### [Provided data]

········

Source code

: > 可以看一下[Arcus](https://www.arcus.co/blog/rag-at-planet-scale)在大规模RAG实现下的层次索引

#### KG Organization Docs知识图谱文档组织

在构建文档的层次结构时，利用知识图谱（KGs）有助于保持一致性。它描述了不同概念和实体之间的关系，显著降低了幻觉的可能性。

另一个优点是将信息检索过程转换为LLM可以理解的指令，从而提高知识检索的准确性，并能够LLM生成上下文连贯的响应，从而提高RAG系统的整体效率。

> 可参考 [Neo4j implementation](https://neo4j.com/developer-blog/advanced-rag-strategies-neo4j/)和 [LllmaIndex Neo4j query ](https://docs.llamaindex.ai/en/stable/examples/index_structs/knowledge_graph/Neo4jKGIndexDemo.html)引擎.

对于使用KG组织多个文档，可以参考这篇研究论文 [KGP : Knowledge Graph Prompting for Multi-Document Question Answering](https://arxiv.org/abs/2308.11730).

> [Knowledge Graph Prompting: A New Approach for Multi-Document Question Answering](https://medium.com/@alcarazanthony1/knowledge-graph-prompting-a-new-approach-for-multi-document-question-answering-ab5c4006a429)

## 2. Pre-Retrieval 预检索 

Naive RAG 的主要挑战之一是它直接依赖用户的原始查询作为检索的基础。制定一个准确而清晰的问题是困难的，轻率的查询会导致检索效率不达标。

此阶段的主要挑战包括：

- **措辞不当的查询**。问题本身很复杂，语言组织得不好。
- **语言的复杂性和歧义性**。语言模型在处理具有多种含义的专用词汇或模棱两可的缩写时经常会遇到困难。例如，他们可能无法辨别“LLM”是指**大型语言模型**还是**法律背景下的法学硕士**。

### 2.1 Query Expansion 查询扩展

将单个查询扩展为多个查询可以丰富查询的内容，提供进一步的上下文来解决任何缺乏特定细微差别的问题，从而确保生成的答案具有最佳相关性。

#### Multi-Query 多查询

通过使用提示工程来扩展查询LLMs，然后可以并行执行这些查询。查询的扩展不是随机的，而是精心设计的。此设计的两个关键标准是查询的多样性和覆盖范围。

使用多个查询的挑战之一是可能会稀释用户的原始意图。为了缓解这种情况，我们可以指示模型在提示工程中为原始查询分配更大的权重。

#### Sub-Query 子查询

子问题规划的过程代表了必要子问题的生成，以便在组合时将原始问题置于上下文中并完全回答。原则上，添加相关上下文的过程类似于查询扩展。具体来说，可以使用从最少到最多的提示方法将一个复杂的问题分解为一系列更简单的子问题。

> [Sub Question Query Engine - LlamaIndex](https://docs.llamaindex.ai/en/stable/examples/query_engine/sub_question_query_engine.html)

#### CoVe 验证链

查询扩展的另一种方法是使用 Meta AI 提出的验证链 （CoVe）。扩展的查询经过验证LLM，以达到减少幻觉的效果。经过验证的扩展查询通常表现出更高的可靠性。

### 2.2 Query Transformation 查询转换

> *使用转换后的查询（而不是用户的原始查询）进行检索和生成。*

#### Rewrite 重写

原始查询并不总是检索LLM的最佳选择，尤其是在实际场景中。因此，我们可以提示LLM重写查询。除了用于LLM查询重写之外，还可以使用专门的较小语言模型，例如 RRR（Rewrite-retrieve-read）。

········

Search the lines above for the string "Answering" and copy each line that has it.

### [Answer section]
对于使用KG组织多个文档，可以参考这篇研究论文 [KGP : Knowledge Graph Prompting for Multi-Document Question Answering](https://arxiv.org/abs/2308.11730).
> [Knowledge Graph Prompting: A New Approach for Multi-Document Question Answering](https://medium.com/@alcarazanthony1/knowledge-graph-prompting-a-new-approach-for-multi-document-question-answering-ab5c4006a429)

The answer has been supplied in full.